SH: We hosted the UK premiere at Grimmfest in Manchester to sold out audience which was great. I was surprised at how excited people seemed to be for the film. But it occurred to me at the time, that there hadn't really been a horror movie set in Manchester since The Living Dead at the Manchester Morgue and that was in 1973 (and despite the name, even that film wasn't really set in the city). So, I guess it's a bit unique and having lived in MCR most of my life I'm proud I managed to combine my love of MCR with my love of horror. I encourage everyone to see the film but in particular if you know Manchester, you might get a kick out of recognising not only the places pictured in the film but also the attitude of the people. Like the Manchester music scene, I'd like to think Habit holds a touch of swagger; it's in your face like Shaun Ryder, Ian Brown and all those cheeky Mancs! It's a horrific celebration of Manchester and I think lots of Mancunion's have connected with that.
HC: There's a lot of blood in the movie, how much fake stuff did you use?
SH: Good question. I don't actually know. I know my Makeup designer, Mel Lenihan and Production designer John Ellis, had buckets of fake blood that were used to dress certain sets and for sequences with gore. But how much they ordered; I don't know. I'm guessing we blew our budget on fake Blood! Mel also did a lot of amazing prosthetic work on partially eaten dead bodies guts and innards, gouges, bites, knife punctures, throat slits and a whole bunch of other unsavoury effects. She we always busy!
HC: Which sequence was the hardest to shoot?
SH: Scenes with gore effects and fights are always the slowest and often the hardest to film.
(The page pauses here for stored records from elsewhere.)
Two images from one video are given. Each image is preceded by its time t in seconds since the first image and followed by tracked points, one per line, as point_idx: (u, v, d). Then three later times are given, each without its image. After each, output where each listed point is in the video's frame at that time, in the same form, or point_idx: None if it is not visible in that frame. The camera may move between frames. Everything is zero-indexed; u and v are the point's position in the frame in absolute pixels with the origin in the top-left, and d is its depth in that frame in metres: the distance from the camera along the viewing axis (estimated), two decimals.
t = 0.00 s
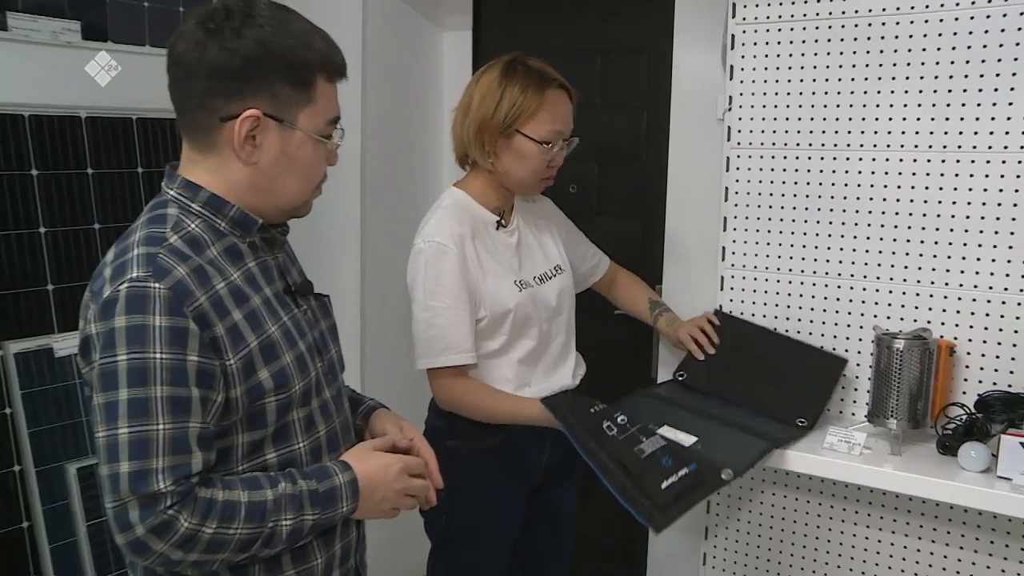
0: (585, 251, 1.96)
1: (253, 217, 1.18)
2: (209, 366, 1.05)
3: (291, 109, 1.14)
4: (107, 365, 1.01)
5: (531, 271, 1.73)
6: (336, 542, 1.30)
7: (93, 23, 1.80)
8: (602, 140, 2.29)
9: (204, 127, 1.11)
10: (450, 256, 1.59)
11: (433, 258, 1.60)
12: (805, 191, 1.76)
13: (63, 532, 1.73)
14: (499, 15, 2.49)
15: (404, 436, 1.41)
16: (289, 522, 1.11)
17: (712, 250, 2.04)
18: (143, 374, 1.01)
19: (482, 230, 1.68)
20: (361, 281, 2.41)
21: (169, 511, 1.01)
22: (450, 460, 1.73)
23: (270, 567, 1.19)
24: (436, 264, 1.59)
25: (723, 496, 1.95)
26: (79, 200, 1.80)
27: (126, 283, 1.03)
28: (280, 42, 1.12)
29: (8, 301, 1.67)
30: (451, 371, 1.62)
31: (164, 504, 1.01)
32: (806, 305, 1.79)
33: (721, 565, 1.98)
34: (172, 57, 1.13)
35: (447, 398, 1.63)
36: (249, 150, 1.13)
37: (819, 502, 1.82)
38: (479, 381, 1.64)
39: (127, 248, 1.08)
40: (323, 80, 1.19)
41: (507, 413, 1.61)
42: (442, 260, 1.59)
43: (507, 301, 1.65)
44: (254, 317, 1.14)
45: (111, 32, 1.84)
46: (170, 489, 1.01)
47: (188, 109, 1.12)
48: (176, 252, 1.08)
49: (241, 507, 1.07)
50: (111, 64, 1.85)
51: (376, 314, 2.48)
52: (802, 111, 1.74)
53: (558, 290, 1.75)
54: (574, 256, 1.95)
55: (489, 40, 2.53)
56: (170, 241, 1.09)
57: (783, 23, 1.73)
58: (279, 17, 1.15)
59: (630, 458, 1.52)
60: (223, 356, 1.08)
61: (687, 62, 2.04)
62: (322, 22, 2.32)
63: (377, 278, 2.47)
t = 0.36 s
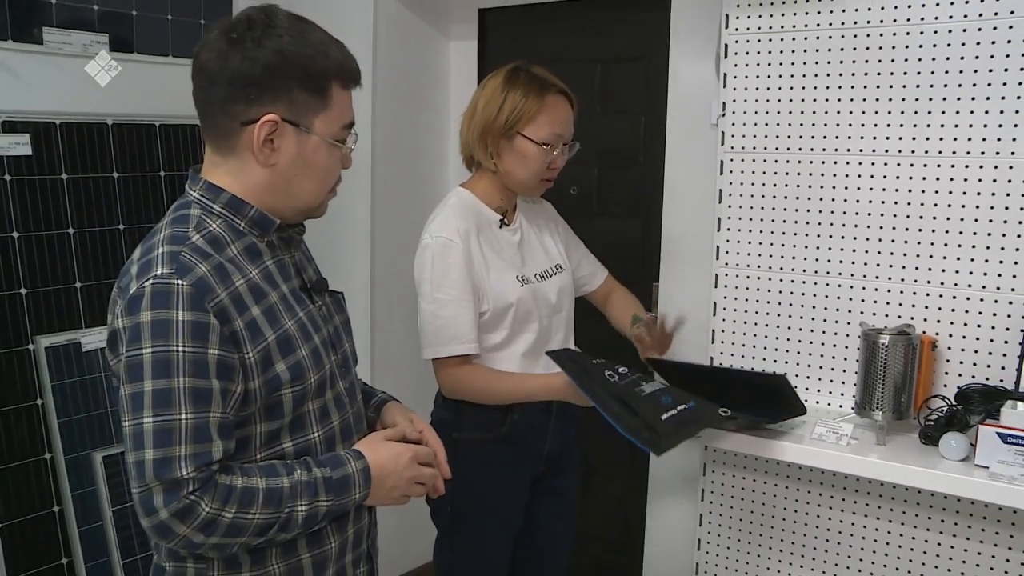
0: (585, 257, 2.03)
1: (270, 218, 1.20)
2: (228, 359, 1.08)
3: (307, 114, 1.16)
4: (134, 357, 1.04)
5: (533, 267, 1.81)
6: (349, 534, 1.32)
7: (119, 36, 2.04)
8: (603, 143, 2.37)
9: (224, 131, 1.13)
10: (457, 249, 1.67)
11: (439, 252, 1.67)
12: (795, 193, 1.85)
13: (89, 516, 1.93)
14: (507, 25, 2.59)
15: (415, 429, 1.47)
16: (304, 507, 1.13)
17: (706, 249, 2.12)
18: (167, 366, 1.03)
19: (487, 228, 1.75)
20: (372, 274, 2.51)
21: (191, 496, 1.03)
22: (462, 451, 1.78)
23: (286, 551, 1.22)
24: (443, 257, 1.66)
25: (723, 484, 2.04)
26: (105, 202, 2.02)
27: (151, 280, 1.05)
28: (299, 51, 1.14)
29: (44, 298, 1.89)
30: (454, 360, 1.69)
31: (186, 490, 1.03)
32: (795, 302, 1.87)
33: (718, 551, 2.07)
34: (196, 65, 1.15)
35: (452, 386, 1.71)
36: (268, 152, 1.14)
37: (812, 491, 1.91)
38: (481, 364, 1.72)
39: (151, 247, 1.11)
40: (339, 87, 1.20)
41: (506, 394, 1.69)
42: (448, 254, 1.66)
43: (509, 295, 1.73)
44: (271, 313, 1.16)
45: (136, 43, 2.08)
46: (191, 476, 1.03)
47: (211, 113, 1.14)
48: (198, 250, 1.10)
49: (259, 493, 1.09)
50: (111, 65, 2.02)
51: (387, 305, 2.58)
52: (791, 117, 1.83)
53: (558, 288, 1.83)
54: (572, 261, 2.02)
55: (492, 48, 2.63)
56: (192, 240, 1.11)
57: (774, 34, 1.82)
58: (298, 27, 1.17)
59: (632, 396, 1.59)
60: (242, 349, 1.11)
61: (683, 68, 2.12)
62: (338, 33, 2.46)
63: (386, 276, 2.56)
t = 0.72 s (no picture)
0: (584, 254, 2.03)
1: (274, 212, 1.20)
2: (231, 352, 1.07)
3: (311, 109, 1.15)
4: (138, 350, 1.04)
5: (531, 259, 1.81)
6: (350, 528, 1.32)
7: (119, 31, 2.04)
8: (603, 138, 2.37)
9: (229, 125, 1.12)
10: (457, 240, 1.66)
11: (439, 243, 1.66)
12: (795, 187, 1.85)
13: (90, 510, 1.94)
14: (509, 21, 2.58)
15: (415, 427, 1.47)
16: (304, 507, 1.12)
17: (705, 244, 2.12)
18: (169, 359, 1.03)
19: (487, 222, 1.75)
20: (372, 270, 2.51)
21: (190, 489, 1.03)
22: (464, 446, 1.77)
23: (287, 546, 1.22)
24: (443, 249, 1.66)
25: (725, 478, 2.04)
26: (105, 198, 2.02)
27: (155, 273, 1.05)
28: (304, 46, 1.13)
29: (44, 293, 1.89)
30: (454, 351, 1.69)
31: (187, 484, 1.03)
32: (795, 297, 1.87)
33: (719, 546, 2.08)
34: (201, 59, 1.14)
35: (452, 377, 1.70)
36: (271, 147, 1.13)
37: (813, 486, 1.91)
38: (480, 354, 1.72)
39: (155, 241, 1.10)
40: (342, 82, 1.19)
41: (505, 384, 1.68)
42: (448, 244, 1.66)
43: (509, 288, 1.72)
44: (274, 306, 1.15)
45: (136, 38, 2.08)
46: (192, 470, 1.03)
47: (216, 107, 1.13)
48: (201, 244, 1.10)
49: (260, 490, 1.09)
50: (110, 65, 2.02)
51: (388, 300, 2.58)
52: (791, 111, 1.83)
53: (556, 282, 1.83)
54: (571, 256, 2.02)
55: (492, 44, 2.63)
56: (196, 234, 1.11)
57: (774, 29, 1.82)
58: (304, 22, 1.16)
59: (627, 367, 1.62)
60: (245, 343, 1.10)
61: (683, 64, 2.12)
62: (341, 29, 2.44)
63: (385, 270, 2.56)
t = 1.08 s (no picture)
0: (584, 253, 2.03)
1: (280, 210, 1.19)
2: (233, 351, 1.06)
3: (317, 108, 1.15)
4: (138, 344, 1.03)
5: (529, 259, 1.81)
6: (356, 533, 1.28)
7: (120, 31, 2.04)
8: (603, 138, 2.37)
9: (235, 123, 1.12)
10: (453, 240, 1.66)
11: (436, 242, 1.66)
12: (794, 187, 1.85)
13: (89, 510, 1.93)
14: (510, 21, 2.58)
15: (418, 428, 1.46)
16: (277, 562, 1.07)
17: (705, 243, 2.12)
18: (169, 355, 1.02)
19: (484, 221, 1.75)
20: (372, 269, 2.51)
21: (174, 495, 1.00)
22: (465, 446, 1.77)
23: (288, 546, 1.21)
24: (439, 248, 1.65)
25: (726, 478, 2.04)
26: (106, 198, 2.02)
27: (160, 269, 1.04)
28: (311, 46, 1.13)
29: (43, 294, 1.89)
30: (454, 348, 1.68)
31: (173, 486, 1.00)
32: (796, 297, 1.87)
33: (719, 546, 2.08)
34: (208, 59, 1.15)
35: (453, 373, 1.69)
36: (277, 146, 1.13)
37: (813, 486, 1.91)
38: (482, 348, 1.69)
39: (161, 237, 1.10)
40: (348, 82, 1.19)
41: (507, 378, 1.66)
42: (443, 243, 1.66)
43: (506, 287, 1.72)
44: (278, 305, 1.14)
45: (136, 39, 2.08)
46: (180, 472, 1.01)
47: (222, 107, 1.13)
48: (207, 242, 1.09)
49: (240, 524, 1.05)
50: (110, 65, 2.02)
51: (388, 299, 2.58)
52: (791, 111, 1.83)
53: (553, 281, 1.84)
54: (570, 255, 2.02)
55: (492, 45, 2.63)
56: (202, 232, 1.10)
57: (774, 28, 1.82)
58: (311, 23, 1.16)
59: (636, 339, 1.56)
60: (249, 341, 1.09)
61: (681, 63, 2.13)
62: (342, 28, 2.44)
63: (386, 269, 2.56)
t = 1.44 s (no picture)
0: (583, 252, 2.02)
1: (282, 210, 1.19)
2: (231, 350, 1.06)
3: (317, 109, 1.14)
4: (137, 343, 1.03)
5: (530, 259, 1.81)
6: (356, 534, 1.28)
7: (120, 32, 2.04)
8: (603, 138, 2.37)
9: (235, 124, 1.12)
10: (452, 240, 1.66)
11: (436, 242, 1.66)
12: (794, 187, 1.85)
13: (89, 511, 1.93)
14: (510, 21, 2.58)
15: (424, 427, 1.45)
16: (269, 565, 1.06)
17: (705, 243, 2.12)
18: (168, 353, 1.02)
19: (483, 221, 1.74)
20: (372, 269, 2.51)
21: (169, 494, 1.00)
22: (465, 446, 1.76)
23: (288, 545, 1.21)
24: (439, 248, 1.65)
25: (725, 479, 2.04)
26: (105, 198, 2.02)
27: (160, 268, 1.04)
28: (311, 47, 1.13)
29: (43, 295, 1.89)
30: (448, 349, 1.69)
31: (169, 486, 1.00)
32: (795, 297, 1.87)
33: (719, 547, 2.07)
34: (209, 60, 1.15)
35: (449, 373, 1.71)
36: (278, 146, 1.13)
37: (813, 487, 1.91)
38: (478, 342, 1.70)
39: (162, 237, 1.10)
40: (348, 82, 1.19)
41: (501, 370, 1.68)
42: (443, 243, 1.66)
43: (506, 287, 1.72)
44: (279, 305, 1.14)
45: (136, 39, 2.09)
46: (177, 471, 1.00)
47: (223, 107, 1.13)
48: (209, 241, 1.09)
49: (236, 525, 1.05)
50: (110, 64, 2.02)
51: (388, 299, 2.58)
52: (791, 112, 1.83)
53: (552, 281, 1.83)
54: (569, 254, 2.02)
55: (492, 46, 2.63)
56: (203, 231, 1.10)
57: (774, 29, 1.82)
58: (311, 23, 1.16)
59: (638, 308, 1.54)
60: (249, 340, 1.09)
61: (681, 64, 2.13)
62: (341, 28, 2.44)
63: (386, 269, 2.56)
For a director, you are always battling against the shooting schedule and trying to shoot the very best material you can within tight time restraints. Gore effect shots can be tricky to get right and often take a whole bunch of retakes. But as you can imagine, blood effects have to be cleaned up, blood covered costumes, replaced with clean ones etc, every time you reset a scene with gore effects. The balance between knowing you've got the shot in the can; that its good enough or doing another take to improve it, can impact on how much time you've got to shoot the next scene. Often hard choices have to be made. There was one main scene that was probably the hardest to shoot. It required many of the cast members to strip down to their underwear and roll around in blood, gore and dismembered bodies, essentially an orgy of gore. Now that was tricky to shoot!!
HC: You're connected to many different projects and events; you must be amazing at time management?
SH: I wish I was! Myself and my Habit producer Rachel, do a number of things within the World of genre cinema. We run Grimmfest, the Northwest UK horror and genre film festival, which takes place early October every year. It's our twelfth year in 2020 and will be by far our biggest, with more exciting elements being added as we speak. A multitude of movie premieres, film makers, film stars and fans alike all congregate at the Odeon Great Northern for 5 immersive days. It's like a wet dream for horror fans! On the back of that we are also developing a slate of new horror films from many of the amazingly talented Grimmfest alumni; through our new production arm, Grimmfest Films. We are also developing a new UK centric Horror anthology TV series that will bring exciting new horror stories to the small screen.
HC: So, what are you working on at the moment?
SH: In terms of more directing work, I have one or two feature film projects in development that I'm keen to get into production. One is a creature feature and the other a serial killer thriller. But, as with every film project, it's a long journey from development to finished film and I hope one or the other will go into production soon.
HC: Simeon Halligan, thank you very much.